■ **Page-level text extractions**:
╭──
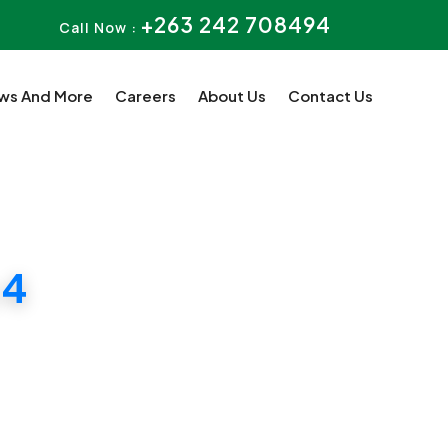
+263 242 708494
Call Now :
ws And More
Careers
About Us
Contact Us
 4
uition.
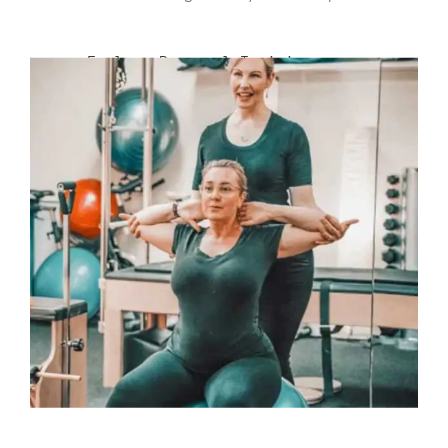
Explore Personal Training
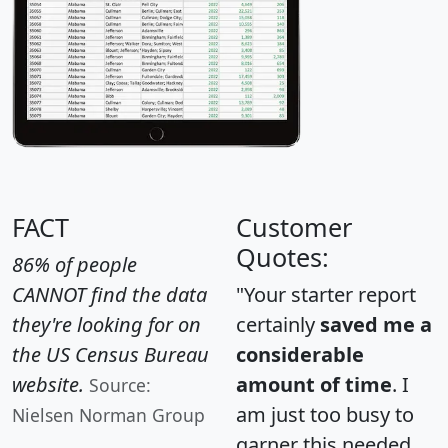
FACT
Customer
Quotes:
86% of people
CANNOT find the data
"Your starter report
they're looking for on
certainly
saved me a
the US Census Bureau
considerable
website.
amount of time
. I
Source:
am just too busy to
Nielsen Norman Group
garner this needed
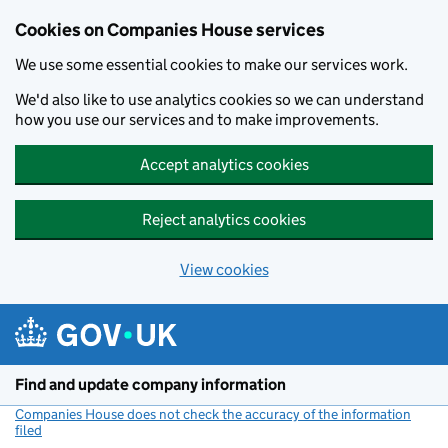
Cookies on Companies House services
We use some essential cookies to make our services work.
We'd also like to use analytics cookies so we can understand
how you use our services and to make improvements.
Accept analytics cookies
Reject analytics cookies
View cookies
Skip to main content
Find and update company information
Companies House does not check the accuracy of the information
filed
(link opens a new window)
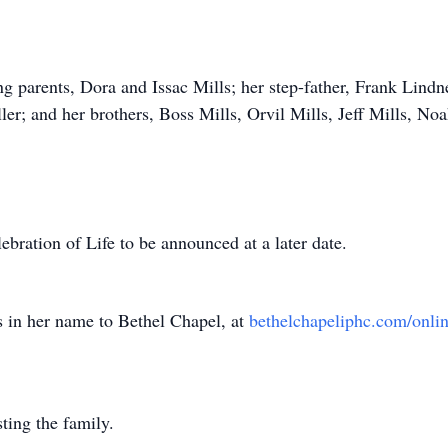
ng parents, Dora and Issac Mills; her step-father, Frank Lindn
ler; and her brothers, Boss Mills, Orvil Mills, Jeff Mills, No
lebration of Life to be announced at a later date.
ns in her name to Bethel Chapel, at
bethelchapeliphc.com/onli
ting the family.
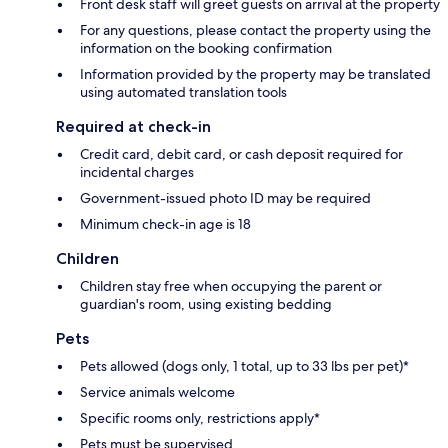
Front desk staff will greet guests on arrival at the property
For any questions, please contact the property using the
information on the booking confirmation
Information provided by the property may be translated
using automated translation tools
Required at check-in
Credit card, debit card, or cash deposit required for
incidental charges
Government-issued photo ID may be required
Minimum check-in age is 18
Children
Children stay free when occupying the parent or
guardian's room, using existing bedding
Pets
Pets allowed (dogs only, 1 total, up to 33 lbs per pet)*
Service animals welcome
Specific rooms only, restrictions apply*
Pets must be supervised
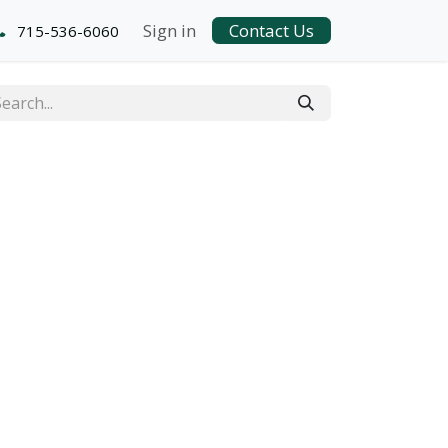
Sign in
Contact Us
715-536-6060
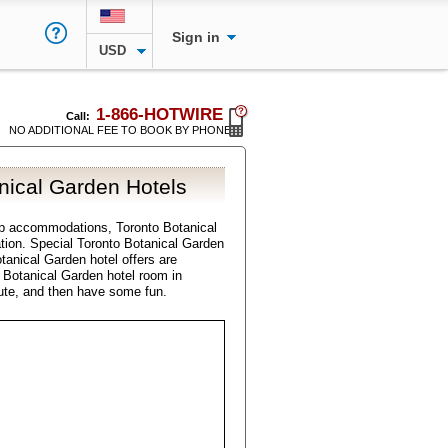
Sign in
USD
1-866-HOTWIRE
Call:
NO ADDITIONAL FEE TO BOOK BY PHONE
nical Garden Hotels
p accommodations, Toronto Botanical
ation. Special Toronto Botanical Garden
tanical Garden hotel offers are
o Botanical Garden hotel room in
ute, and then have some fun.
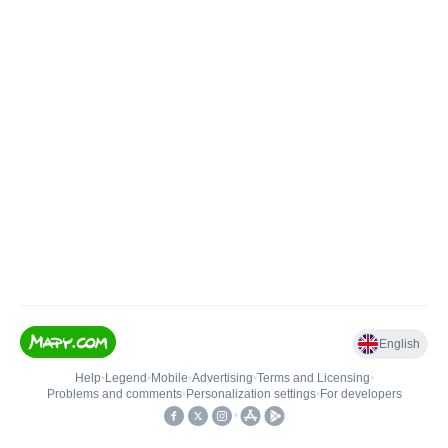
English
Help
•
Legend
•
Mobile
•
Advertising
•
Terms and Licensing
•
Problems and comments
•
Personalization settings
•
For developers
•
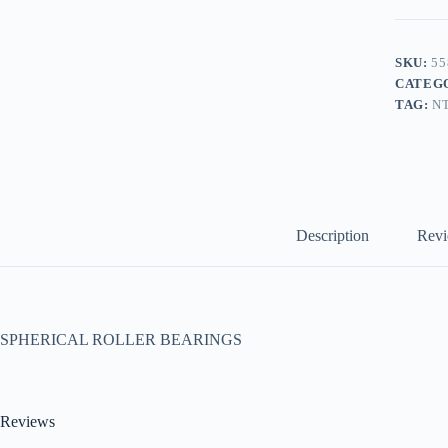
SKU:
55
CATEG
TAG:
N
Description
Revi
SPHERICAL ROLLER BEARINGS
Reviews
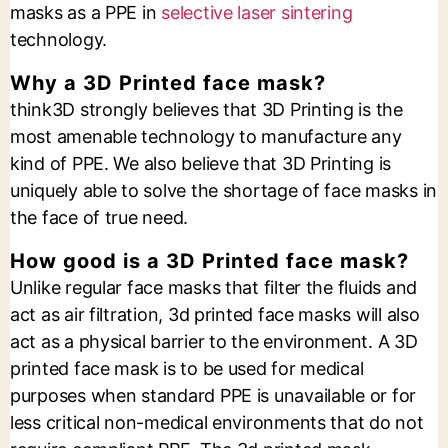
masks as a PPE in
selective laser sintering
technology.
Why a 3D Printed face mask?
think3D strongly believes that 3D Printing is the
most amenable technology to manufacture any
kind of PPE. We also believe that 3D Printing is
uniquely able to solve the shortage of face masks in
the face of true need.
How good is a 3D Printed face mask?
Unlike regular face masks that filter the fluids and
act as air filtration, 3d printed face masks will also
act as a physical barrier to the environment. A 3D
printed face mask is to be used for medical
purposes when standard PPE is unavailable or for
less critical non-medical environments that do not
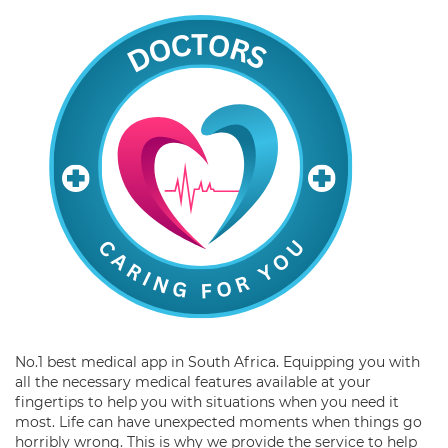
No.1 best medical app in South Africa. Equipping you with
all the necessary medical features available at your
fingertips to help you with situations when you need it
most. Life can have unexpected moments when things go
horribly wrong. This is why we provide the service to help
╰──
╭──
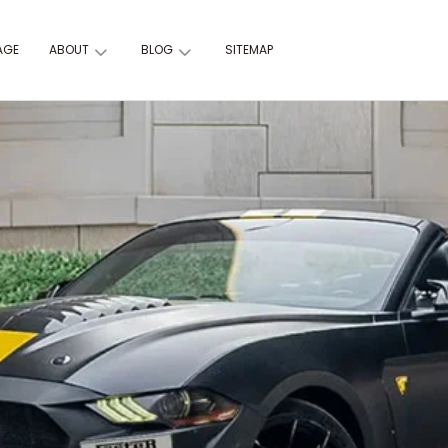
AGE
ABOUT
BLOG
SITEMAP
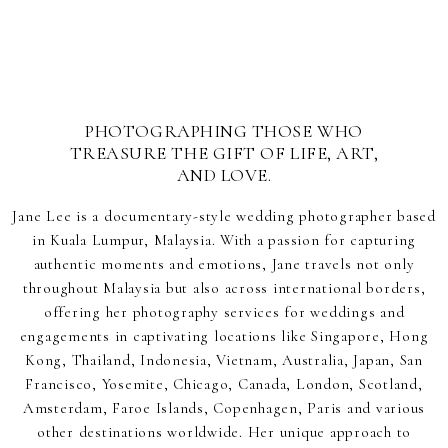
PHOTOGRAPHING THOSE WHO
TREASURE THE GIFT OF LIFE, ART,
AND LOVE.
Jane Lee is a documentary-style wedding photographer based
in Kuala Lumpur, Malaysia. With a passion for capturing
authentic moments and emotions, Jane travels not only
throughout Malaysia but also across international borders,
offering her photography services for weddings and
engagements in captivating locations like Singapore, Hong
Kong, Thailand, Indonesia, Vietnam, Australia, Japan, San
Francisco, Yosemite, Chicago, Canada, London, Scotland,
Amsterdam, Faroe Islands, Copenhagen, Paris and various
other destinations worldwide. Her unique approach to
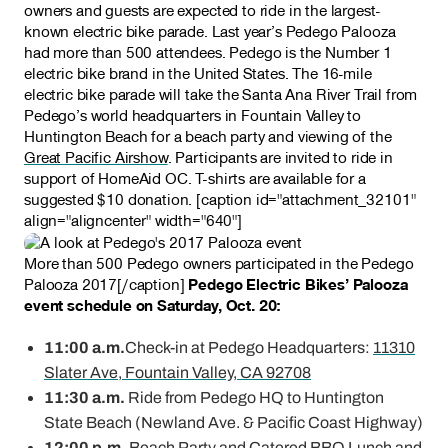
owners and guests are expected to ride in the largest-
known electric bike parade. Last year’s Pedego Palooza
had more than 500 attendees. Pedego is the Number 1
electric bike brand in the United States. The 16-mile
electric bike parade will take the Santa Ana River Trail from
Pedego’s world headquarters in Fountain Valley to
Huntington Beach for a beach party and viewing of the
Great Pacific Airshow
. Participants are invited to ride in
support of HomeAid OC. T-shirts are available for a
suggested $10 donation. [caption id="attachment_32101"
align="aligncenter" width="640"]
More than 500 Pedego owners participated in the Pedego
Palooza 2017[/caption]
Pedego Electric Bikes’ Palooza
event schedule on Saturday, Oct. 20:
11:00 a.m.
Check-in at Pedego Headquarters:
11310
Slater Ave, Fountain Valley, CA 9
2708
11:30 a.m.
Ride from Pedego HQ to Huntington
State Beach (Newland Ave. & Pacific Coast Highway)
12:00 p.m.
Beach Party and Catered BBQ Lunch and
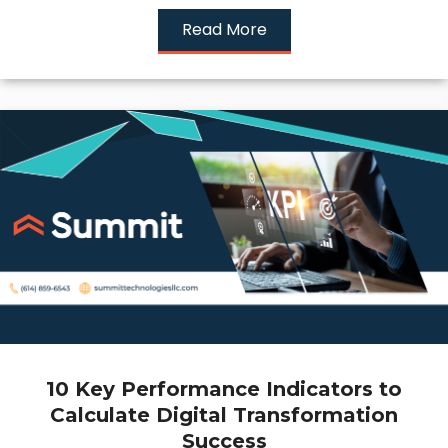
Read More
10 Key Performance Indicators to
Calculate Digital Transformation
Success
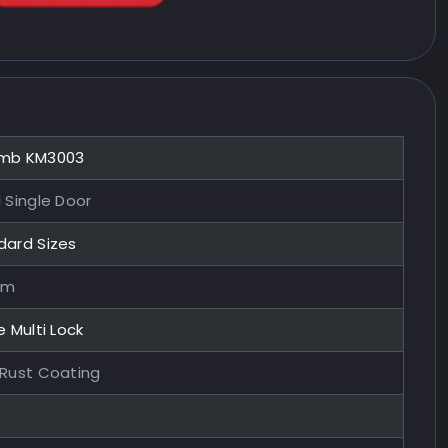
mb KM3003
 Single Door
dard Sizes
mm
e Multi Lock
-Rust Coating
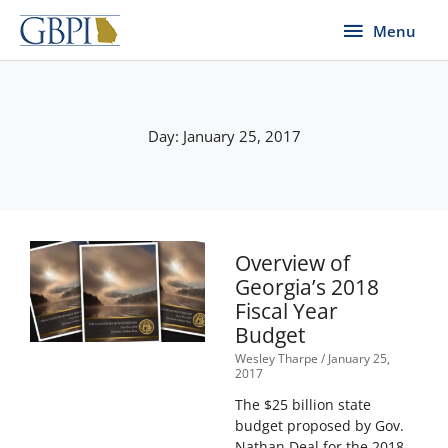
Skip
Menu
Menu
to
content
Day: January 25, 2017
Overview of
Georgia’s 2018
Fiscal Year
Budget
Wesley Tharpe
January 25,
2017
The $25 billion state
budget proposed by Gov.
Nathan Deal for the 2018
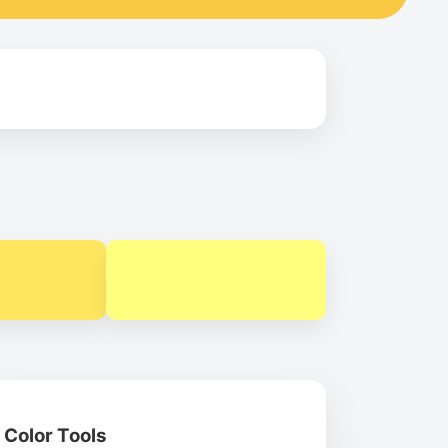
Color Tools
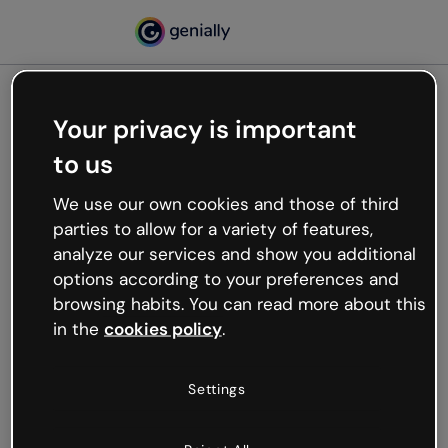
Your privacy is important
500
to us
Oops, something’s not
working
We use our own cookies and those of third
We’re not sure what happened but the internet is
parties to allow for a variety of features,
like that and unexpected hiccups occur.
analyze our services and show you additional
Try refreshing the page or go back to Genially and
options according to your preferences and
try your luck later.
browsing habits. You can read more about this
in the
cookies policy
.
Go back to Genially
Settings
╰──
Your answer is the exact run of lines above from the one with "think3D strongly believes" through the one with "fingertips to help", both ends included, minus any picture.

■ **Reply to the exercise**:
think3D strongly believes that 3D Printing is the
most amenable technology to manufacture any
kind of PPE. We also believe that 3D Printing is
uniquely able to solve the shortage of face masks in
the face of true need.
How good is a 3D Printed face mask?
Unlike regular face masks that filter the fluids and
act as air filtration, 3d printed face masks will also
act as a physical barrier to the environment. A 3D
printed face mask is to be used for medical
purposes when standard PPE is unavailable or for
less critical non-medical environments that do not
No.1 best medical app in South Africa. Equipping you with
all the necessary medical features available at your
fingertips to help you with situations when you need it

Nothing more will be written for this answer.